### [Texto propuesto]
Otra vez usamos un peligroso animal marino como imagen de un problema moral: la medusa, bello ser que probablemente sea el más venenoso del mundo. No podemos tocarla sin salir grave y dolorosamente lesionados. La medusa de la que hablamos se llama eutanasia, un concepto seductor: eu-thanasía, en griego, la buena muerte. Pero al intentar traerlo a tierra y analizarlo, comienza a quemarnos. Y nos quema porque nos llega, rara será la persona que en algún momento de su vida no quiso la “buena muerte” de alguien a quien una enfermedad, accidente o mera vejez hacía la vida intolerable. Alimañas transparentes y gelatinosas las medusas, difícil separar sus partes y determinar qué es cada una.

### [Material de estudio]
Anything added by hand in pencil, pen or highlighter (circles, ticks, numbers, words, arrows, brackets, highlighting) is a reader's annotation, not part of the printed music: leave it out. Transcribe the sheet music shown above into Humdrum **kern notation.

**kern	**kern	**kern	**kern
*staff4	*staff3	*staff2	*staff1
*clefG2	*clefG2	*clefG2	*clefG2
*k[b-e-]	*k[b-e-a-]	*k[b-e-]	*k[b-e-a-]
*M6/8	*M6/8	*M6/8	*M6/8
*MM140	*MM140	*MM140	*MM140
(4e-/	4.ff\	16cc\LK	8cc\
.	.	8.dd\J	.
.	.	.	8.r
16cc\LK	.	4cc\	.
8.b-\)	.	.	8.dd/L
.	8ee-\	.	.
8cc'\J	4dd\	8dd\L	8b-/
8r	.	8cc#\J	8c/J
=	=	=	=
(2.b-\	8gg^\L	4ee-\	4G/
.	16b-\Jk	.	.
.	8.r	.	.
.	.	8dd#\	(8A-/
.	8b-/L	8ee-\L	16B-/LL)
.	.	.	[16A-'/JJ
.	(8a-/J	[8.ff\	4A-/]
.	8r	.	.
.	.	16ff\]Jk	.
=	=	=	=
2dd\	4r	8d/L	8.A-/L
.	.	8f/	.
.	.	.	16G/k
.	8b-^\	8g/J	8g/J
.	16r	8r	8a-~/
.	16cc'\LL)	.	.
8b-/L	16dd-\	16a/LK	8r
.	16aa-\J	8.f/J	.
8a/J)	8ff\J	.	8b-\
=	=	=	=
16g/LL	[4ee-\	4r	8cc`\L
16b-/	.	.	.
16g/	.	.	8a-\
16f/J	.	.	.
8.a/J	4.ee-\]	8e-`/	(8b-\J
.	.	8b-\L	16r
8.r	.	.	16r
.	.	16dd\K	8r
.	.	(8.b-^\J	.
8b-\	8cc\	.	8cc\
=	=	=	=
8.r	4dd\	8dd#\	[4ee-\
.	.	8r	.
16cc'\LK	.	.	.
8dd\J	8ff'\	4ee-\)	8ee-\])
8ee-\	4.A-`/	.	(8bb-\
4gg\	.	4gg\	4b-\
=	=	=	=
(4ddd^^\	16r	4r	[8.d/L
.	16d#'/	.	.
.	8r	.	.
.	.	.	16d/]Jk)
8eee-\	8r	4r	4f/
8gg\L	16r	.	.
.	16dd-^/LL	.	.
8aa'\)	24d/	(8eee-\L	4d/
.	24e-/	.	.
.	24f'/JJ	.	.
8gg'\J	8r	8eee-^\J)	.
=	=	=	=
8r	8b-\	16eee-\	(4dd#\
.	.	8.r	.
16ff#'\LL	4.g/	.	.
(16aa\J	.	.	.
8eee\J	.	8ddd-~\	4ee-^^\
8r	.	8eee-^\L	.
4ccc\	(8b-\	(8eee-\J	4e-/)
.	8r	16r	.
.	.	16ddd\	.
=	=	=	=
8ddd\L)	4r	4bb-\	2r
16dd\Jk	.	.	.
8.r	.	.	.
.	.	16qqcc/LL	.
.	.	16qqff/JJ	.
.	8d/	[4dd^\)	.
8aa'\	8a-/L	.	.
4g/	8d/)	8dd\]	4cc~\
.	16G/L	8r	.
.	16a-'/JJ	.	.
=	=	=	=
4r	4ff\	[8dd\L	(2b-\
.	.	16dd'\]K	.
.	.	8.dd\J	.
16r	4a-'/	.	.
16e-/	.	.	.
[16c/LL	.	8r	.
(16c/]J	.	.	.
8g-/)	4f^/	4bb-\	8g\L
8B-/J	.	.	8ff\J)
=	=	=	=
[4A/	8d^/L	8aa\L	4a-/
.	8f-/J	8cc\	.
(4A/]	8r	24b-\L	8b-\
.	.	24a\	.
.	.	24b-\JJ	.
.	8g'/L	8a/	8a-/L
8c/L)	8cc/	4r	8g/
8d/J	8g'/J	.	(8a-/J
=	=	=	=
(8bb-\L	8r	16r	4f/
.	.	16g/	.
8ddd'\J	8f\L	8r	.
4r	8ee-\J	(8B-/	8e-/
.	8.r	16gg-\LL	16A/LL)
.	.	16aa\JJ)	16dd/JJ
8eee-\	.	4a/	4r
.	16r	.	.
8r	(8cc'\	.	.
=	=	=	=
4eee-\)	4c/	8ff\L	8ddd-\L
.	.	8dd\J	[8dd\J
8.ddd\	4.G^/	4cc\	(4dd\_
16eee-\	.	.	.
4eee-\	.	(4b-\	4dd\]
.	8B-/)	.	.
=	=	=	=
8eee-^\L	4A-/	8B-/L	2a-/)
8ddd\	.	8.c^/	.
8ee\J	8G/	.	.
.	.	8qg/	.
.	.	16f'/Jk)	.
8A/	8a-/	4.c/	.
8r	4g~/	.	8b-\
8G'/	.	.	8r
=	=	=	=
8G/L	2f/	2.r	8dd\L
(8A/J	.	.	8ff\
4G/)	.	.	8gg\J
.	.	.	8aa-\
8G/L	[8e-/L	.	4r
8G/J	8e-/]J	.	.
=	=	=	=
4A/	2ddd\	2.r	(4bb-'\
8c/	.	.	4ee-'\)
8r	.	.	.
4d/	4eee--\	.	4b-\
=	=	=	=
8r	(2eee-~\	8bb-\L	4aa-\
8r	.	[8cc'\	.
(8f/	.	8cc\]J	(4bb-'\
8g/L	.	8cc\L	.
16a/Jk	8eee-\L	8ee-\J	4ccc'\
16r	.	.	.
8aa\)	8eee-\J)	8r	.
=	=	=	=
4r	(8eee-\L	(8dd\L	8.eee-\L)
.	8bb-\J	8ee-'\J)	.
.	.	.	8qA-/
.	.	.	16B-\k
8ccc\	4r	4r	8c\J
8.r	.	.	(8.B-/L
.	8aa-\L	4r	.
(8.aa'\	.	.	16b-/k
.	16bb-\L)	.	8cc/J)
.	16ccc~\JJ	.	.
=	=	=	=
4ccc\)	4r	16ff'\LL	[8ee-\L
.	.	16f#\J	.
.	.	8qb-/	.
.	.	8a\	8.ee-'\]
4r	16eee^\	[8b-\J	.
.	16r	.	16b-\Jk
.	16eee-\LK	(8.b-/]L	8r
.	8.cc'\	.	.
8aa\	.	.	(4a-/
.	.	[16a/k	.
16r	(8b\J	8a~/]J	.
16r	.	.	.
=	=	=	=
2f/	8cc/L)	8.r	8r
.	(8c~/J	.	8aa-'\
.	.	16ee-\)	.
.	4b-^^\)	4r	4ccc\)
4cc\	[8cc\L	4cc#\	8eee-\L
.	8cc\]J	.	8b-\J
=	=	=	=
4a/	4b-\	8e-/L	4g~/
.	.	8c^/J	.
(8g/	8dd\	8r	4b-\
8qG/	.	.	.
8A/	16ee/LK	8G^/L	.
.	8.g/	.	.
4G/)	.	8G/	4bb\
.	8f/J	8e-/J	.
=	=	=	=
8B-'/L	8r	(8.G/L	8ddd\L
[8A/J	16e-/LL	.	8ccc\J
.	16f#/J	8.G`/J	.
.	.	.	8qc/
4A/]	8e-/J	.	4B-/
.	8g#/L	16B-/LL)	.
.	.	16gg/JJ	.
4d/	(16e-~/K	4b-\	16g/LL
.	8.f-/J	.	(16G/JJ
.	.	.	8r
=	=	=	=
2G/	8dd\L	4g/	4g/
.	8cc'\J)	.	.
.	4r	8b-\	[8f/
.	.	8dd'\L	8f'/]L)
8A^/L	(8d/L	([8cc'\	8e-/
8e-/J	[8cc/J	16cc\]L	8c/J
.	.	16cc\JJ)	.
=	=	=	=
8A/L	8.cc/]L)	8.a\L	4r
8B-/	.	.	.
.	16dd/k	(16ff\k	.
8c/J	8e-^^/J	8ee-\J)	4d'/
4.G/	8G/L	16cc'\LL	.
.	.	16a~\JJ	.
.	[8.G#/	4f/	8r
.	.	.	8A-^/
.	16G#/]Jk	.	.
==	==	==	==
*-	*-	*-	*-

### [Problemas para resolver]
**a.** Repite tal cual el fragmento del texto sobre la eutanasia que empieza en "Otra vez usamos" y termina en "es cada una.".
**b.** Según el texto sobre la eutanasia, ¿qué cosas pueden hacer que la vida de alguien sea intolerable? Nómbralas todas.
**c.** Sigue escribiendo el texto sobre la eutanasia a partir de su última oración.

### [Respuestas]
**a.**
Otra vez usamos un peligroso animal marino como imagen de un problema moral: la medusa, bello ser que probablemente sea el más venenoso del mundo. No podemos tocarla sin salir grave y dolorosamente lesionados. La medusa de la que hablamos se llama eutanasia, un concepto seductor: eu-thanasía, en griego, la buena muerte. Pero al intentar traerlo a tierra y analizarlo, comienza a quemarnos. Y nos quema porque nos llega, rara será la persona que en algún momento de su vida no quiso la “buena muerte” de alguien a quien una enfermedad, accidente o mera vejez hacía la vida intolerable. Alimañas transparentes y gelatinosas las medusas, difícil separar sus partes y determinar qué es cada una.

**b.** Una enfermedad, un accidente y la mera vejez.

**c.**
En mi novela Todas las aves transcribí casos reales, que vi o que me contaron varias personas, entre ellas dos sacerdotes católicos, sobre situaciones frecuentes asimilables a la eutanasia. La una es la de enfermos, y no tan enfermos, que deciden morir absteniéndose de alimentos o medicinas indispensables. Tampoco es inusitado el caso de los que beben alcohol hasta causarse la muerte. Son “suicidios” a los que nadie llama así, pero que lo son. En cambio, no se pueden calificar de “buena muerte”, por lo doloroso y a veces atroz del estado al que llegan quienes optan por estas vías legales, toleradas, pero tremendas. La otra situación que topa estos bordes incoloros y gelatinosos es la desconexión de pacientes a sistemas de vida artificial. Se supone que es legítimo hacerlo en casos de “muerte cerebral”, pero en realidad las cosas ocurren de maneras más confusas y los médicos conscientes pasan por dudas escocedoras.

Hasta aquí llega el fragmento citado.